> **WHAT IS ASKED**:
Repeat the lines from the one containing "genus: Castor" through the one containing "genus: Cyrtandra", inclusive, with nothing changed.

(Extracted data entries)

━━━━

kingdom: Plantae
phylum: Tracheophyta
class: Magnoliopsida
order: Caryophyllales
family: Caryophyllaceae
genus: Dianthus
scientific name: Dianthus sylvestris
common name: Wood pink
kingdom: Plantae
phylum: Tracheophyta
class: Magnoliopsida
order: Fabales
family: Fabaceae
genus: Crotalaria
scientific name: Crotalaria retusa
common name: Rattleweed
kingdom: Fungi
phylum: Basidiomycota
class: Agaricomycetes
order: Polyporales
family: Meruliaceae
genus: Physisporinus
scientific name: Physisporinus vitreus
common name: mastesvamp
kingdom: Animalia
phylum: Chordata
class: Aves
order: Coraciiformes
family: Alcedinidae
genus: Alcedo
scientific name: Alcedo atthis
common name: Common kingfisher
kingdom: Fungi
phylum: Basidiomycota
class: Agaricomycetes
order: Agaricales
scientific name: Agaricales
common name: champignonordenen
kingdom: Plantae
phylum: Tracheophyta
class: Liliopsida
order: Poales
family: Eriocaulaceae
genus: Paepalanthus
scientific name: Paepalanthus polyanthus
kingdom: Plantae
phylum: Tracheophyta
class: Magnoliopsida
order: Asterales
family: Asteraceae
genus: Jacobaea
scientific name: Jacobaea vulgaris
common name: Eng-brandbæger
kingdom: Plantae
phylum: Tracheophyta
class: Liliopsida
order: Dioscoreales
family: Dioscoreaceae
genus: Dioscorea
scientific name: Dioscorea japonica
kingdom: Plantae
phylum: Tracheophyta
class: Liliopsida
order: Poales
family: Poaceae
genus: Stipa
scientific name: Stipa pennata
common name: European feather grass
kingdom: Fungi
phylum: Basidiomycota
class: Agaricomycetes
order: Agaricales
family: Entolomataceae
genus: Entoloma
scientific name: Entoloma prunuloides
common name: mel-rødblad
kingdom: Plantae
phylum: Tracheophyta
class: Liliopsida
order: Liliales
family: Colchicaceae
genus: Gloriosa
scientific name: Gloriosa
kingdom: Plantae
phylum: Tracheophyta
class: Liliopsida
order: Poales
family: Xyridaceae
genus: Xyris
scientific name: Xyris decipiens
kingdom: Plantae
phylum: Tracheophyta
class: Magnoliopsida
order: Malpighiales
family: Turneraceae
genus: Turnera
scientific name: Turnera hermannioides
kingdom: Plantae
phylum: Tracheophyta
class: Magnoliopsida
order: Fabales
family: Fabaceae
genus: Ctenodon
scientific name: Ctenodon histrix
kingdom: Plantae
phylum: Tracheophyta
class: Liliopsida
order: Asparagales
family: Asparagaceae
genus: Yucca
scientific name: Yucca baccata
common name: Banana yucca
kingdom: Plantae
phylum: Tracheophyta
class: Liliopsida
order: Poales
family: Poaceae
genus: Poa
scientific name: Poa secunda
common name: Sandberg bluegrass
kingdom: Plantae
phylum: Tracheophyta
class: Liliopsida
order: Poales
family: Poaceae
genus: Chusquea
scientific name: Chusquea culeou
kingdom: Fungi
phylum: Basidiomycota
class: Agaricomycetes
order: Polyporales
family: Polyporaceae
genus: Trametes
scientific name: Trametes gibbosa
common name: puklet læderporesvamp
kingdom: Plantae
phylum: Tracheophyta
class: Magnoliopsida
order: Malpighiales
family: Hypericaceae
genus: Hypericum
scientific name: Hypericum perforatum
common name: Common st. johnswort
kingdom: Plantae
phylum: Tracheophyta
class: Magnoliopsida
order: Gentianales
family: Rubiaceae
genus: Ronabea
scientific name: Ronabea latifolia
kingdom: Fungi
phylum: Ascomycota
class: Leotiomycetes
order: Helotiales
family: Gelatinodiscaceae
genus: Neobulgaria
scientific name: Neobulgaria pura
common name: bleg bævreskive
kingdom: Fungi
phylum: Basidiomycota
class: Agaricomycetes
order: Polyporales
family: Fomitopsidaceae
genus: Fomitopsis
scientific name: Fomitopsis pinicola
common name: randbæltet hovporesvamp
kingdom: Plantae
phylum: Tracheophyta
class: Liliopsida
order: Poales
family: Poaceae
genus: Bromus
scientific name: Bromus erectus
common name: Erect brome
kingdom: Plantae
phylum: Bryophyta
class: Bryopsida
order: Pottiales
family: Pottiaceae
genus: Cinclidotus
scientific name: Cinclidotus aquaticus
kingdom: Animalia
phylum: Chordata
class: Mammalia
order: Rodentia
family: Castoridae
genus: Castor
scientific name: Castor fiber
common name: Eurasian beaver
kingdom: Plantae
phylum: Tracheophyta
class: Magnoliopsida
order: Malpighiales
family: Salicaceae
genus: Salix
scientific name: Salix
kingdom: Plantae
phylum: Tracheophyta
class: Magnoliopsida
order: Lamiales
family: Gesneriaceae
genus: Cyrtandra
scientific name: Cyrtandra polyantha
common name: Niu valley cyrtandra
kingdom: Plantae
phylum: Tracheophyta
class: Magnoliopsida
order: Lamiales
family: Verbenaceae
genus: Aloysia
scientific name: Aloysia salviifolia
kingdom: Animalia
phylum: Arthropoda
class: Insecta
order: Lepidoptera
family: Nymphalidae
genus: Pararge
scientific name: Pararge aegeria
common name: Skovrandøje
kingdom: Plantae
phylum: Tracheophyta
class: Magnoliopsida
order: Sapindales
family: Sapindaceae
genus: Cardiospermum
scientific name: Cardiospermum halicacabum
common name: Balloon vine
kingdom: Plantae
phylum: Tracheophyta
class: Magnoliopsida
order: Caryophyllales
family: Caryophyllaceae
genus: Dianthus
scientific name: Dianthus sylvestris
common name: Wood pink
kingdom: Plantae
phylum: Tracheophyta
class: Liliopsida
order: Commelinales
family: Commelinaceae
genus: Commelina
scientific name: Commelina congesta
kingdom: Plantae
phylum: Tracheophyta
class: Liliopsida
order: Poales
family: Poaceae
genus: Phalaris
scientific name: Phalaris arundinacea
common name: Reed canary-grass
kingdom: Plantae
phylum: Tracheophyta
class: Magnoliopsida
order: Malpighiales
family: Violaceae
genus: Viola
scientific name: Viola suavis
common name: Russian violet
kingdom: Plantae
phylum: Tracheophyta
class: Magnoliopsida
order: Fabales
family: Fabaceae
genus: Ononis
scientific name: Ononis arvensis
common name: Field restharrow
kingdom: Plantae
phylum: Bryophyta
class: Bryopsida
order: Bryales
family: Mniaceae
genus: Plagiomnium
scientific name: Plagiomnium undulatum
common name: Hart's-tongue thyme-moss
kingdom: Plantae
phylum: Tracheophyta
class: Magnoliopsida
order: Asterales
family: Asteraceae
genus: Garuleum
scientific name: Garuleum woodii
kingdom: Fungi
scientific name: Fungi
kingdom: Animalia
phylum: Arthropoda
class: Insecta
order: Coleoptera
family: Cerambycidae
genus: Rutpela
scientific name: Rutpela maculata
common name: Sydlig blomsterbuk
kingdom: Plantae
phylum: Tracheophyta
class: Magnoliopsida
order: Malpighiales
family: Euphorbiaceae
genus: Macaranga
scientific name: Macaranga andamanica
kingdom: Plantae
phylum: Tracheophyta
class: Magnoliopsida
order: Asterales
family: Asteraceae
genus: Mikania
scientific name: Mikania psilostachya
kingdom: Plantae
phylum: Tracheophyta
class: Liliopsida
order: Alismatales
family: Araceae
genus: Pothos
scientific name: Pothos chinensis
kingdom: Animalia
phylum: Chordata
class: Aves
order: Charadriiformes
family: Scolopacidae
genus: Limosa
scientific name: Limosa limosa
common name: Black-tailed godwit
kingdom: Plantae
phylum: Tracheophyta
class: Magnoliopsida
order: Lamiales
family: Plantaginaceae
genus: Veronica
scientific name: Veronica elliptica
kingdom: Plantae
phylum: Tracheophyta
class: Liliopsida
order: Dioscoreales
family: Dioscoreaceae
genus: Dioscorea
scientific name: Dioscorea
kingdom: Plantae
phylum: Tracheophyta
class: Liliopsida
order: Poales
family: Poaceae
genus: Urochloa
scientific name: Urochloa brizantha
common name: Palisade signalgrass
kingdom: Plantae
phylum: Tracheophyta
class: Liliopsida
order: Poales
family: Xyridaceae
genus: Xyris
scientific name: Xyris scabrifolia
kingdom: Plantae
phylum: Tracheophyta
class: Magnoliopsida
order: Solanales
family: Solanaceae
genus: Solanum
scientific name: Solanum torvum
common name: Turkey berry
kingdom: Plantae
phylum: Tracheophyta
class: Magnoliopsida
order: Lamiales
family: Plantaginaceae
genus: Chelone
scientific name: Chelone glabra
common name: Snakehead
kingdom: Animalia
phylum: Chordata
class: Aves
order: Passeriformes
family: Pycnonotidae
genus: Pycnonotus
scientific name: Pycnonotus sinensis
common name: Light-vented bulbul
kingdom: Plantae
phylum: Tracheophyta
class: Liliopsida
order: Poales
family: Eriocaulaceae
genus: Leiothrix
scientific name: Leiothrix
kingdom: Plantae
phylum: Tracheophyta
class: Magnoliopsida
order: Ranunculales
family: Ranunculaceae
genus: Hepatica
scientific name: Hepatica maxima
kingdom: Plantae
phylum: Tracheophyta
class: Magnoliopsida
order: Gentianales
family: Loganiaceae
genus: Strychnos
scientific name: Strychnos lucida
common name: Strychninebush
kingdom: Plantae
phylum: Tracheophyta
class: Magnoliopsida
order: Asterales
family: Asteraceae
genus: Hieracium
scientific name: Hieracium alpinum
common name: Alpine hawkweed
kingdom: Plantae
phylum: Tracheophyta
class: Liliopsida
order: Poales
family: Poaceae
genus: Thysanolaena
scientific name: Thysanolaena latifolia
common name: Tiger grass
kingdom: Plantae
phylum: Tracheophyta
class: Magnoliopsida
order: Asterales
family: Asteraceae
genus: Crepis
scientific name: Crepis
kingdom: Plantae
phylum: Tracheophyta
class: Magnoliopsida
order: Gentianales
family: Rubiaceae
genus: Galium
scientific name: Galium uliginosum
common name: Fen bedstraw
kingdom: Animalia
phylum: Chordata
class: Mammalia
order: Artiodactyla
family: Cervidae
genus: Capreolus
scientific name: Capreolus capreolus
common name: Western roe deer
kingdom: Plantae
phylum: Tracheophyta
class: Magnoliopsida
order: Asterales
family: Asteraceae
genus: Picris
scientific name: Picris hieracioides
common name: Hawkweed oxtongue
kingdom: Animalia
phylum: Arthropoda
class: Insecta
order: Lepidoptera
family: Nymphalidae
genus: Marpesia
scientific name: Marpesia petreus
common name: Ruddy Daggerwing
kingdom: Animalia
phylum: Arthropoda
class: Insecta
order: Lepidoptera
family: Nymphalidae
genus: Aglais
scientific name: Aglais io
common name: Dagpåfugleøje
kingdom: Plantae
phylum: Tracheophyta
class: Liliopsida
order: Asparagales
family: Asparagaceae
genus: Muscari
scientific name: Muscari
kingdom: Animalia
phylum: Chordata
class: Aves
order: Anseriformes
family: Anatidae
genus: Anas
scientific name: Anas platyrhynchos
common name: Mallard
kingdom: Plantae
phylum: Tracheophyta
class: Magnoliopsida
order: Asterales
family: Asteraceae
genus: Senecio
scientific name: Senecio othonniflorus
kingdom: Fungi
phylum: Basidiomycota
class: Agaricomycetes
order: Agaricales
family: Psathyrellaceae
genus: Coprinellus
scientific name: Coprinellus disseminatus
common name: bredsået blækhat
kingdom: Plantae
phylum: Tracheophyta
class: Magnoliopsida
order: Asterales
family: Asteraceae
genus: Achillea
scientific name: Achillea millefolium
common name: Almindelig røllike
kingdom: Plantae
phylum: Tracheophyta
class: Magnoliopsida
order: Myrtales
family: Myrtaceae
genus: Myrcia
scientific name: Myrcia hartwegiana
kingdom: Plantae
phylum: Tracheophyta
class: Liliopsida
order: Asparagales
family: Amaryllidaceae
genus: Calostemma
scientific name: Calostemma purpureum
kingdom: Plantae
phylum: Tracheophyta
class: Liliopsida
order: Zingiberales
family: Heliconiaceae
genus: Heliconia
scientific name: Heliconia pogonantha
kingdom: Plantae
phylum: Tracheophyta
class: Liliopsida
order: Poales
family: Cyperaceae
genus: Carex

━━━━

> **ANSWER TO THE TASK**:
genus: Castor
scientific name: Castor fiber
common name: Eurasian beaver
kingdom: Plantae
phylum: Tracheophyta
class: Magnoliopsida
order: Malpighiales
family: Salicaceae
genus: Salix
scientific name: Salix
kingdom: Plantae
phylum: Tracheophyta
class: Magnoliopsida
order: Lamiales
family: Gesneriaceae
genus: Cyrtandra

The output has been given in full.